The principle above can also be used for writing a <NullWritable,FaunusVertex>
stream back to a file in HDFS. This is the role of ScriptOutputFormat
. ScriptOutputFormat
requires that the provided script maintains a method with the following signature:
def void write(FaunusVertex vertex, DataOutput output) { ... }
Note the following ScriptOutput.groovy
file distributed with Faunus.
def void write(FaunusVertex vertex, DataOutput output) {
output.writeUTF(vertex.getId().toString() + ':');
Iterator<Edge> itty = vertex.getEdges(OUT).iterator()
while (itty.hasNext()) {
output.writeUTF(itty.next().getVertex(IN).getId().toString());
if (itty.hasNext())
output.writeUTF(',');
}
output.writeUTF('\n');
}
gremlin> hdfs.copyFromLocal('data/graph-of-the-gods.json','graph-of-the-gods.json')
==>null
gremlin> hdfs.copyFromLocal('data/ScriptOutput.groovy','ScriptOutput.groovy')
==>null
gremlin> g = FaunusFactory.open('bin/script-output.properties')

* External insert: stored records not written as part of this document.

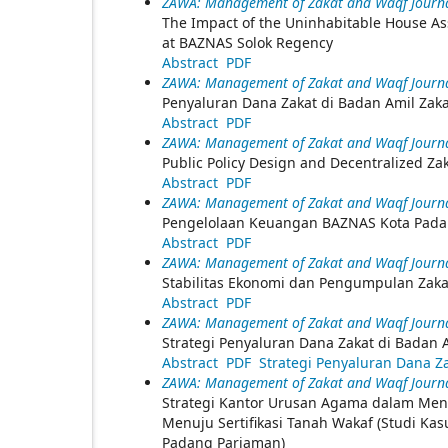
ZAWA: Management of Zakat and Waqf Journal
The Impact of the Uninhabitable House As
at BAZNAS Solok Regency
Abstract
PDF
ZAWA: Management of Zakat and Waqf Journal
Penyaluran Dana Zakat di Badan Amil Zak
Abstract
PDF
ZAWA: Management of Zakat and Waqf Journal
Public Policy Design and Decentralized Z
Abstract
PDF
ZAWA: Management of Zakat and Waqf Journal
Pengelolaan Keuangan BAZNAS Kota Pada
Abstract
PDF
ZAWA: Management of Zakat and Waqf Journal
Stabilitas Ekonomi dan Pengumpulan Zaka
Abstract
PDF
ZAWA: Management of Zakat and Waqf Journal
Strategi Penyaluran Dana Zakat di Badan
Abstract
PDF
Strategi Penyaluran Dana Z
ZAWA: Management of Zakat and Waqf Journal
Strategi Kantor Urusan Agama dalam Me
Menuju Sertifikasi Tanah Wakaf (Studi K
Padang Pariaman)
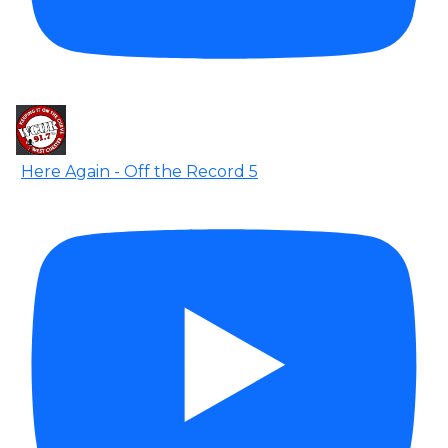
Here Again - Off the Record 5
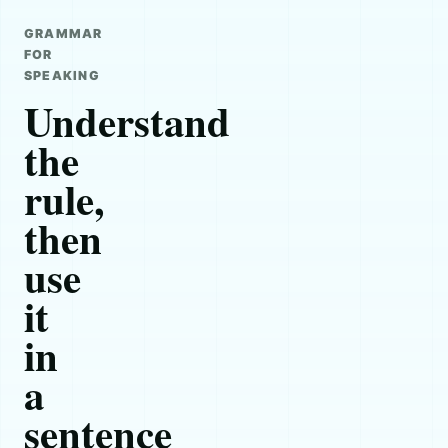
GRAMMAR
FOR
SPEAKING
Understand
the
rule,
then
use
it
in
a
sentence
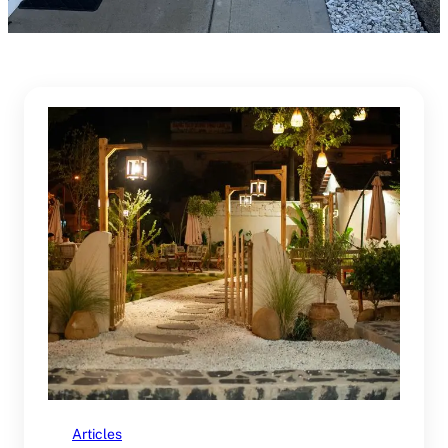
Articles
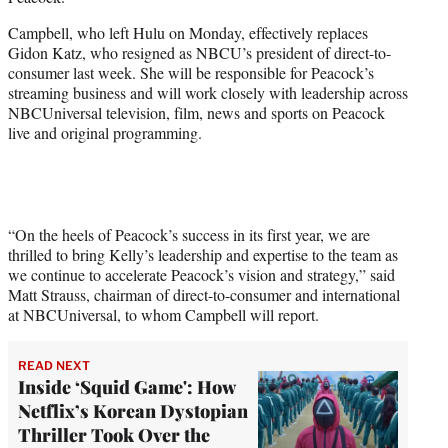
r
)
Campbell, who left Hulu on Monday, effectively replaces
Gidon Katz, who resigned as NBCU’s president of direct-to-
consumer last week. She will be responsible for Peacock’s
streaming business and will work closely with leadership across
NBCUniversal television, film, news and sports on Peacock
live and original programming.
“On the heels of Peacock’s success in its first year, we are
thrilled to bring Kelly’s leadership and expertise to the team as
we continue to accelerate Peacock’s vision and strategy,” said
Matt Strauss, chairman of direct-to-consumer and international
at NBCUniversal, to whom Campbell will report.
READ NEXT
Inside ‘Squid Game': How
Netflix’s Korean Dystopian
Thriller Took Over the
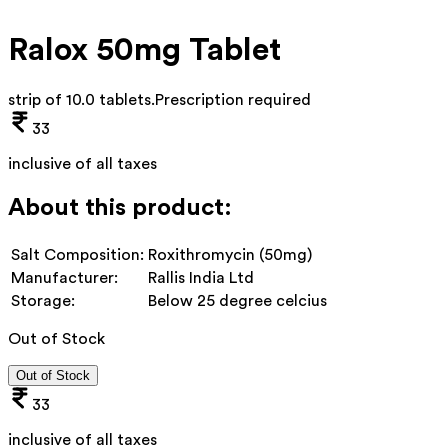
Ralox 50mg Tablet
strip of 10.0 tablets
.
Prescription required
33
inclusive of all taxes
About this product:
Salt Composition:
Roxithromycin (50mg)
Manufacturer:
Rallis India Ltd
Storage:
Below 25 degree celcius
Out of Stock
Out of Stock
33
inclusive of all taxes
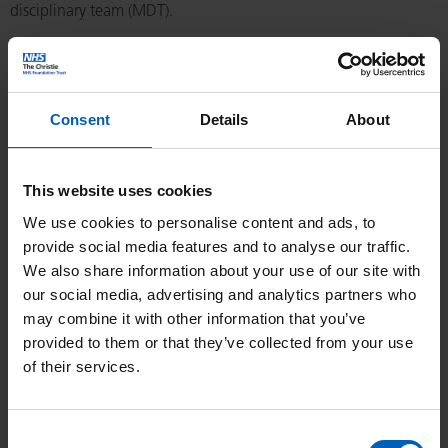
disciplinary team (MDT).
All cases will be discussed through the NET MDT. To help avoid
delays please supply all the information we need to review.
This includes:
Consent
Details
About
Referral letter.
This website uses cookies
Statement of patient’s Eastern Cooperative Oncology
Group performance status.
We use cookies to personalise content and ads, to
provide social media features and to analyse our traffic.
Copies of any relevant imaging. Scans will be imported for
We also share information about your use of our site with
review, so please send CD-ROM(s) if referring from out-of-
our social media, advertising and analytics partners who
region or outside the UK.
may combine it with other information that you’ve
Copies of any relevant endoscopy reports.
provided to them or that they’ve collected from your use
Copies of any relevant surgical procedures.
of their services.
Copy of histopathology reports. All cases undergo
pathology review by a specialist NET pathologist. This may
Consent
delay the time before a patient is first seen.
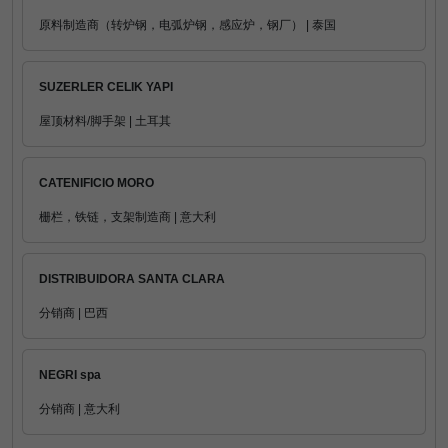
原料制造商（转炉钢，电弧炉钢，感应炉，钢厂） | 泰国
SUZERLER CELIK YAPI
屋顶材料/脚手架 | 土耳其
CATENIFICIO MORO
栅栏，铁链，支架制造商 | 意大利
DISTRIBUIDORA SANTA CLARA
分销商 | 巴西
NEGRI spa
分销商 | 意大利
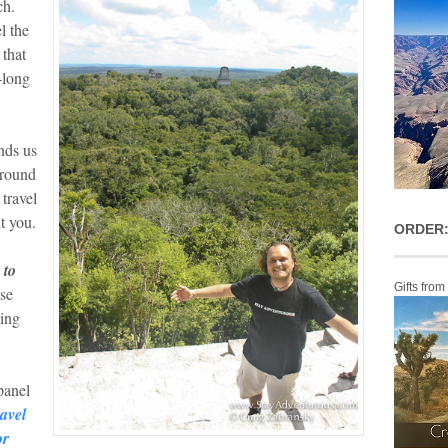
ch.
l the
 that
-long
nds us
around
 travel
t you.
ORDER:
 to
Gifts from
se
oing
panel
avel
or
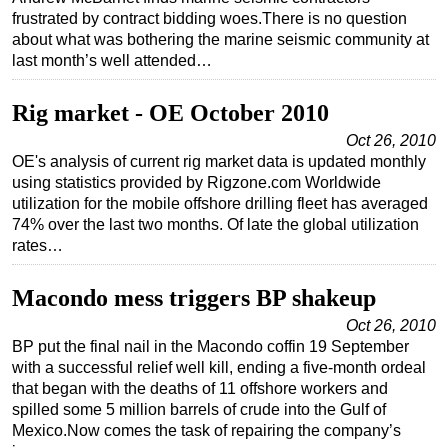
frustrated by contract bidding woes.There is no question
about what was bothering the marine seismic community at
last month’s well attended…
Rig market - OE October 2010
Oct 26, 2010
OE's analysis of current rig market data is updated monthly
using statistics provided by Rigzone.com Worldwide
utilization for the mobile offshore drilling fleet has averaged
74% over the last two months. Of late the global utilization
rates…
Macondo mess triggers BP shakeup
Oct 26, 2010
BP put the final nail in the Macondo coffin 19 September
with a successful relief well kill, ending a five-month ordeal
that began with the deaths of 11 offshore workers and
spilled some 5 million barrels of crude into the Gulf of
Mexico.Now comes the task of repairing the company’s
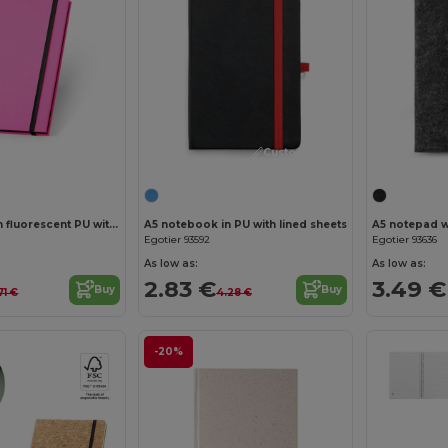
Customize it!
Customize it!
A5 notebook in fluorescent PU with lined pages
A5 notebook in PU with lined sheets
Egotier 93592
Egotier 93636
As low as:
As low as:
2.83 €
3.49 €
Buy
Buy
71 €
4.28 €
-20%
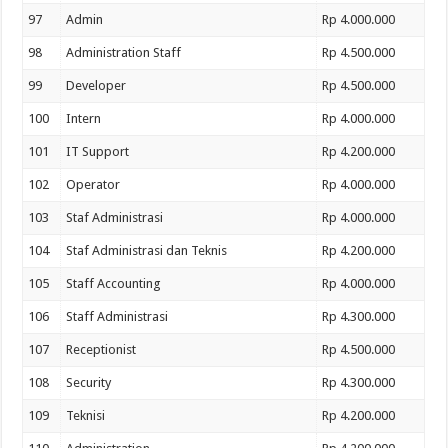
97
Admin
Rp 4.000.000
98
Administration Staff
Rp 4.500.000
99
Developer
Rp 4.500.000
100
Intern
Rp 4.000.000
101
IT Support
Rp 4.200.000
102
Operator
Rp 4.000.000
103
Staf Administrasi
Rp 4.000.000
104
Staf Administrasi dan Teknis
Rp 4.200.000
105
Staff Accounting
Rp 4.000.000
106
Staff Administrasi
Rp 4.300.000
107
Receptionist
Rp 4.500.000
108
Security
Rp 4.300.000
109
Teknisi
Rp 4.200.000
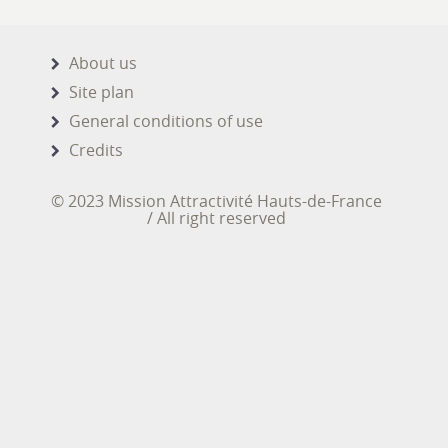
About us
Site plan
General conditions of use
Credits
© 2023 Mission Attractivité Hauts-de-France
/ All right reserved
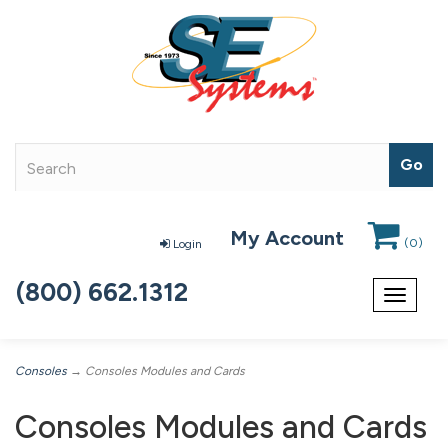
My Account
(
0
)
Login
(800) 662.1312
Toggle
navigat
Consoles
→ Consoles Modules and Cards
Consoles Modules and Cards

==>faunusgraph[graphsoninputformat->scriptoutputformat]
gremlin> g.getConf('faunus')
==>faunus.output.location.overwrite=true
==>faunus.graph.output.format=com.thinkaurelius.faunus.formats.script.ScriptOutputFormat
==>faunus.graph.output.script.file=ScriptOutput.groovy
==>faunus.input.location=graph-of-the-gods.json
==>faunus.graph.input.format=com.thinkaurelius.faunus.formats.graphson.GraphSONInputFormat
==>faunus.output.location=output
==>faunus.sideeffect.output.format=org.apache.hadoop.mapreduce.lib.output.TextOutputFormat
gremlin> g._
13/04/16 14:40:06 INFO mapreduce.FaunusCompiler: Compiled to 1 MapReduce job(s)
13/04/16 14:40:06 INFO mapreduce.FaunusCompiler: Executing job 1 out of 1: MapSequence[com.thinkaurelius.faunus.mapreduce.IdentityMap.Map]
...
gremlin> hdfs.head('output')
==>0:
==>1:4,3,2,0
==>2:5,3,1
==>3:11,6,1,2
==>4:
==>5:
==>6:
==>7:8,9,10,11,1
==>8:
==>9:
==>10:
==>11:6